- **DESCRIPTION OF THE TASK**
Which lines in the entries below contain the string "сеть"? Pull out each one and list it unchanged.

- **DATA IN THIS EXERCISE**
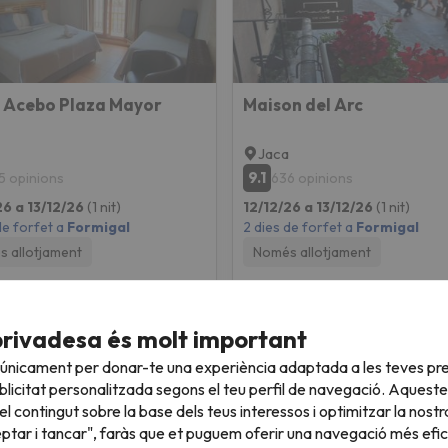
 Acebo Plaza Mayor
Maison del Arc
Jaca
9.1
5 opinions
636 opinions
26 a 13/12/26
(1 nit)
12/12/26 a 13/12/26
(1 nit)
de forfet a
Formigal
2 dies de forfet a
Formigal
 allotjament
Només allotjament
157 €
161 
/pers.
privadesa és molt important
 únicament per donar-te una experiència adaptada a les teves pre
licitat personalitzada segons el teu perfil de navegació. Aqueste
l contingut sobre la base dels teus interessos i optimitzar la nostr
eptar i tancar", faràs que et puguem oferir una navegació més eficie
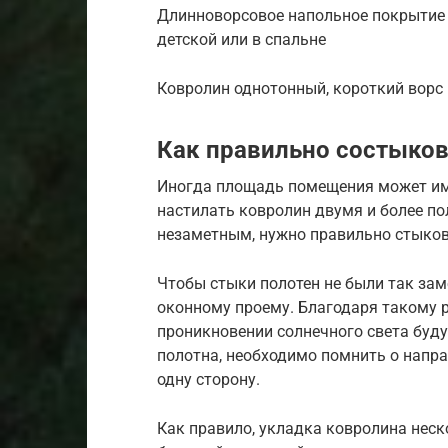
Длинноворсовое напольное покрытие 
детской или в спальне
Ковролин однотонный, короткий ворс
Как правильно состыков
Иногда площадь помещения может име
настилать ковролин двумя и более по
незаметным, нужно правильно стыков
Чтобы стыки полотен не были так за
оконному проему. Благодаря такому 
проникновении солнечного света буду
полотна, необходимо помнить о напра
одну сторону.
Как правило, укладка ковролина нес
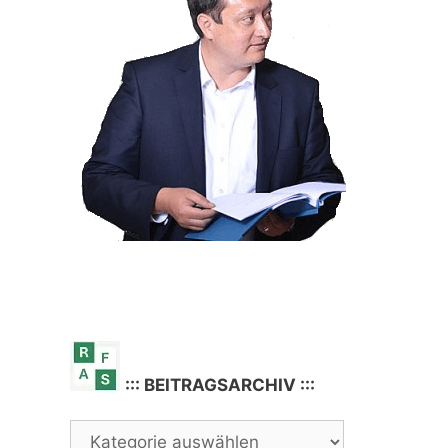
::: BEITRAGSARCHIV :::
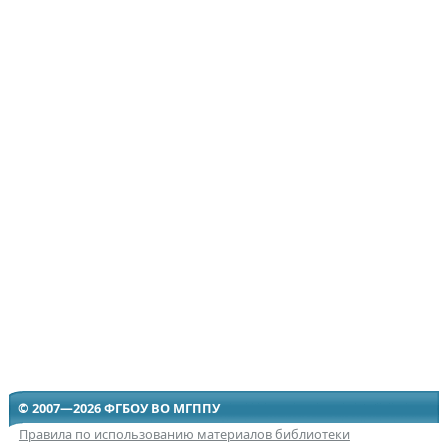
© 2007—2026 ФГБОУ ВО МГППУ
Правила по использованию материалов библиотеки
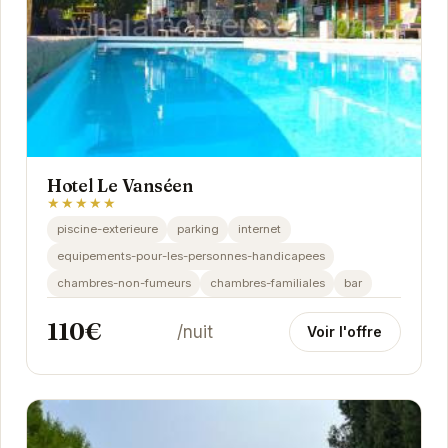
Hotel Le Vanséen
★★★★★
piscine-exterieure
parking
internet
equipements-pour-les-personnes-handicapees
chambres-non-fumeurs
chambres-familiales
bar
110€
/nuit
Voir l'offre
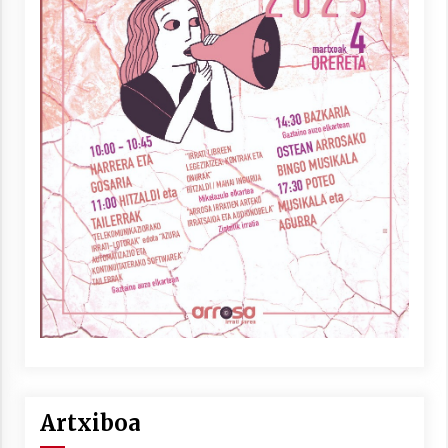
Artxiboa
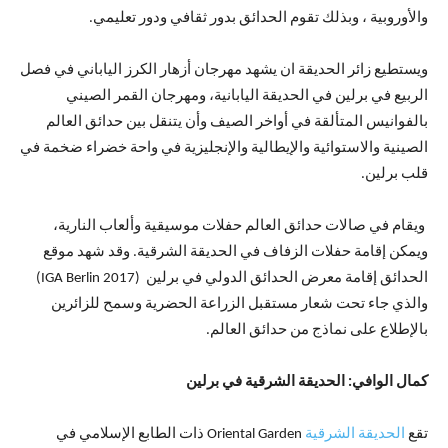
والأوروبية ، وبذلك تقوم الحدائق بدور ثقافي ودور تعليمي.
ويستطيع زائر الحديقة ان يشهد مهرجان أزهار الكرز الياباني في فصل
الربيع في برلين في الحديقة اليابانية، ومهرجان القمر الصيني
بالفوانيس المتألقة في أواخر الصيف وأن يتنقل بين حدائق العالم
الصينية والاستوائية والإيطالية والإنجليزية في واحة خضراء ضخمة في
قلب برلين.
ويقام في صالات حدائق العالم حفلات موسيقية وألعاب النارية،
ويمكن إقامة حفلات الزفاف في الحديقة الشرقية. وقد شهد موقع
الحدائق إقامة معرض الحدائق الدولي في برلين (IGA Berlin 2017)
والذي جاء تحت شعار مستقبل الزراعة الحضرية وسمح للزائرين
بالإطلاع على نماذج من حدائق العالم.
كمال الوافي: الحديقة الشرقية في برلين
تقع
الحديقة الشرقية
Oriental Garden ذات الطابع الإسلامي في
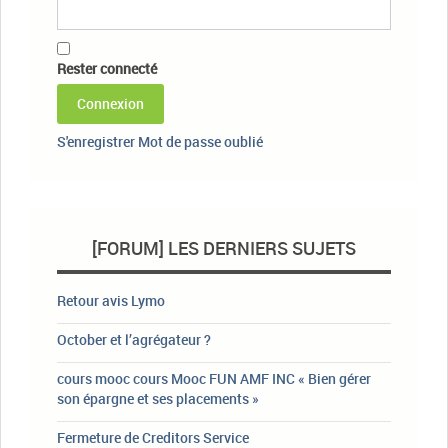
Rester connecté
Connexion
S'enregistrer
Mot de passe oublié
[FORUM] LES DERNIERS SUJETS
Retour avis Lymo
October et l’agrégateur ?
cours mooc cours Mooc FUN AMF INC « Bien gérer
son épargne et ses placements »
Fermeture de Creditors Service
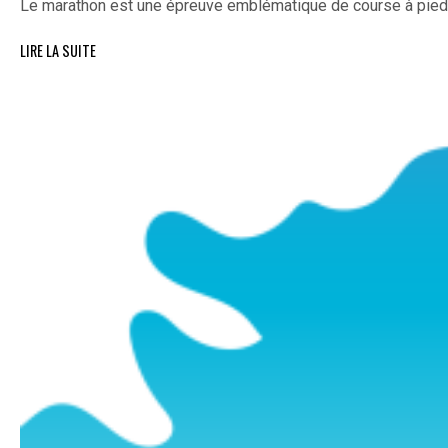
Le marathon est une épreuve emblématique de course à pie
LIRE LA SUITE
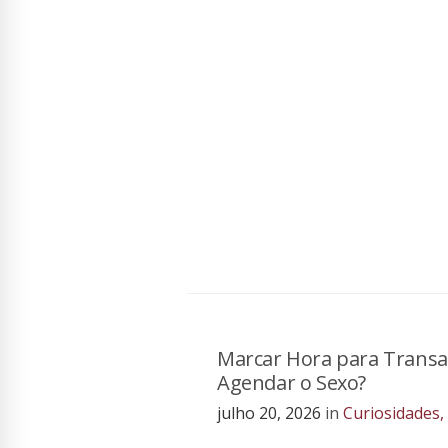
Marcar Hora para Transar
Agendar o Sexo?
julho 20, 2026
in
Curiosidades
,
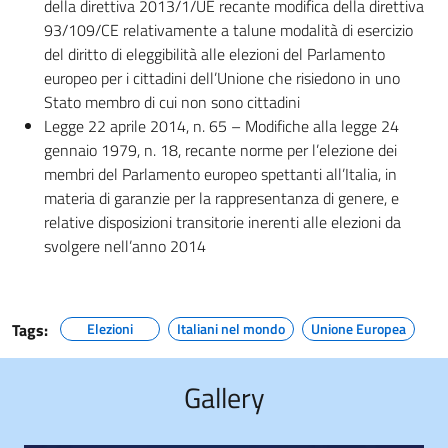
della direttiva 2013/1/UE recante modifica della direttiva
93/109/CE relativamente a talune modalità di esercizio
del diritto di eleggibilità alle elezioni del Parlamento
europeo per i cittadini dell’Unione che risiedono in uno
Stato membro di cui non sono cittadini
Legge 22 aprile 2014, n. 65 – Modifiche alla legge 24
gennaio 1979, n. 18, recante norme per l’elezione dei
membri del Parlamento europeo spettanti all’Italia, in
materia di garanzie per la rappresentanza di genere, e
relative disposizioni transitorie inerenti alle elezioni da
svolgere nell’anno
2014
Tags:
Elezioni
Italiani nel mondo
Unione Europea
Gallery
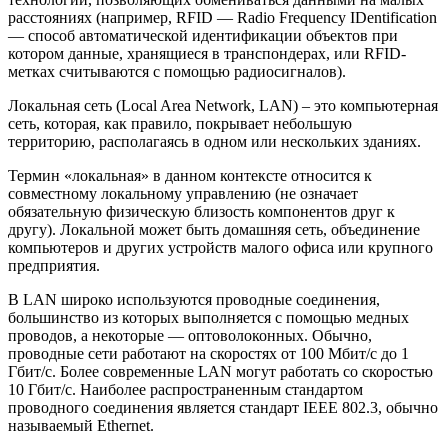
расстояниях (например, RFID — Radio Frequency IDentification
— способ автоматической идентификации объектов при
котором данные, хранящиеся в транспондерах, или RFID-
метках считываются с помощью радиосигналов).
Локальная сеть (Local Area Network, LAN) – это компьютерная
сеть, которая, как правило, покрывает небольшую
территорию, располагаясь в одном или нескольких зданиях.
Термин «локальная» в данном контексте относится к
совместному локальному управлению (не означает
обязательную физическую близость компонентов друг к
другу). Локальной может быть домашняя сеть, объединение
компьютеров и других устройств малого офиса или крупного
предприятия.
В LAN широко используются проводные соединения,
большинство из которых выполняется с помощью медных
проводов, а некоторые — оптоволоконных. Обычно,
проводные сети работают на скоростях от 100 Мбит/с до 1
Гбит/с. Более современные LAN могут работать со скоростью
10 Гбит/с. Наиболее распространенным стандартом
проводного соединения является стандарт IEEE 802.3, обычно
называемый Ethernet.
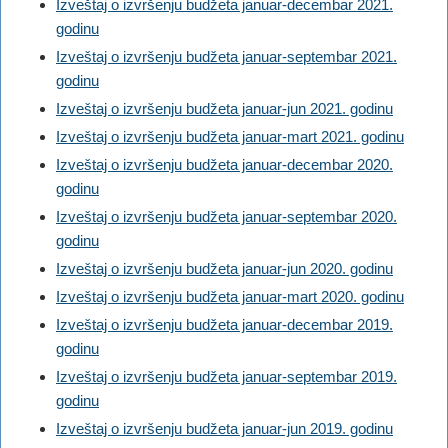
Izveštaj o izvršenju budžeta januar-decembar 2021.
godinu
Izveštaj o izvršenju budžeta januar-septembar 2021.
godinu
Izveštaj o izvršenju budžeta januar-jun 2021. godinu
Izveštaj o izvršenju budžeta januar-mart 2021. godinu
Izveštaj o izvršenju budžeta januar-decembar 2020.
godinu
Izveštaj o izvršenju budžeta januar-septembar 2020.
godinu
Izveštaj o izvršenju budžeta januar-jun 2020. godinu
Izveštaj o izvršenju budžeta januar-mart 2020. godinu
Izveštaj o izvršenju budžeta januar-decembar 2019.
godinu
Izveštaj o izvršenju budžeta januar-septembar 2019.
godinu
Izveštaj o izvršenju budžeta januar-jun 2019. godinu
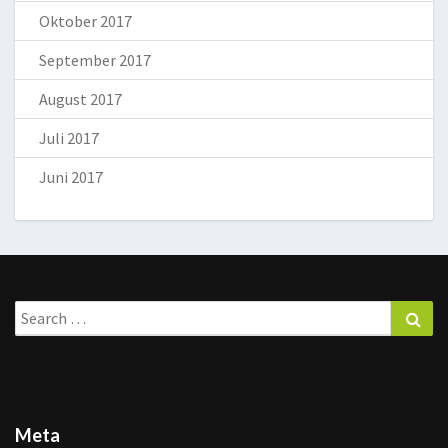
Oktober 2017
September 2017
August 2017
Juli 2017
Juni 2017
Search
Sea
for:
Meta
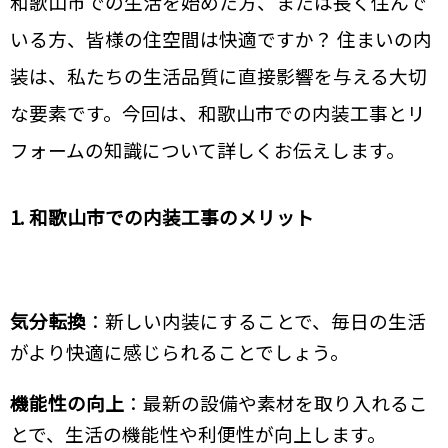
和歌山市での生活を始めた方、または長く住んで
いる方、皆様の住空間は快適ですか？ 住まいの内
装は、私たちの生活品質に直接影響を与える大切
な要素です。今回は、和歌山市での内装工事とリ
フォームの知識について詳しくお伝えします。
1. 和歌山市での内装工事のメリット
気分転換
：新しい内装にすることで、毎日の生活
がより快適に感じられることでしょう。
機能性の向上
：最新の設備や素材を取り入れるこ
とで、生活の機能性や利便性が向上します。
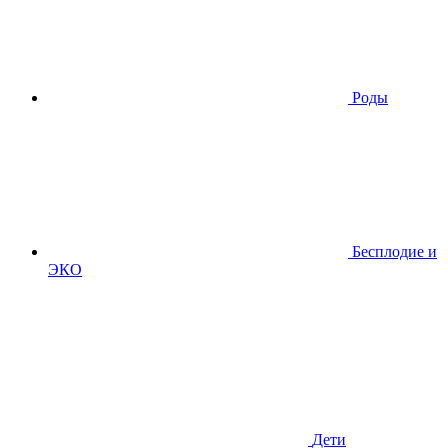
Роды
Бесплодие и
ЭКО
Дети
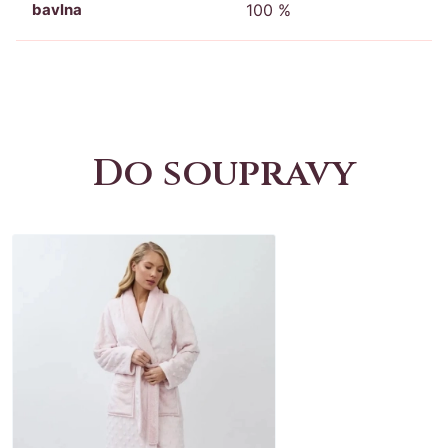
bavlna
100 %
Do soupravy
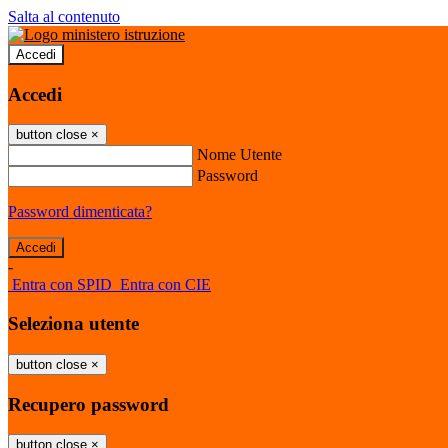
Salta al contenuto
Accedi
Accedi
button close
×
Nome Utente
Password
Password dimenticata?
-
Entra con SPID
Entra con CIE
Seleziona utente
button close
×
Recupero password
button close
×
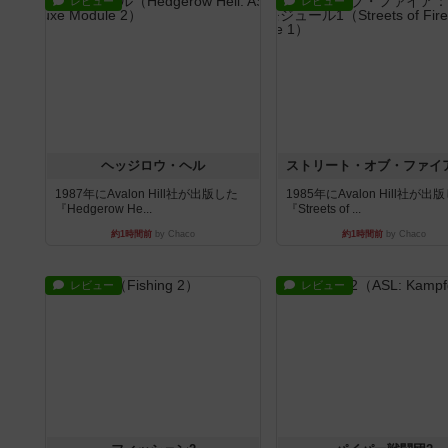
レビュー
レビュー
ヘッジロウ・ヘル
1987年にAvalon Hill社が出版した
1985年にAvalon Hill社が出
『Hedgerow He...
『Streets of ...
約1時間前
by Chaco
約1時間前
by Chaco
レビュー
レビュー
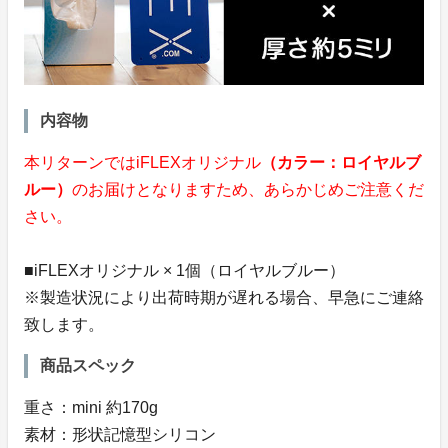
内容物
本リターンではiFLEXオリジナル
（カラー：ロイヤルブ
ルー）
のお届けとなりますため、あらかじめご注意くだ
さい。
■iFLEXオリジナル × 1個（ロイヤルブルー）
※製造状況により出荷時期が遅れる場合、早急にご連絡
致します。
商品スペック
重さ：mini 約170g
素材：形状記憶型シリコン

- **RESPONSE**
Локальная сеть (Local Area Network, LAN) – это компьютерная
сеть, которая, как правило, покрывает небольшую
другу). Локальной может быть домашняя сеть, объединение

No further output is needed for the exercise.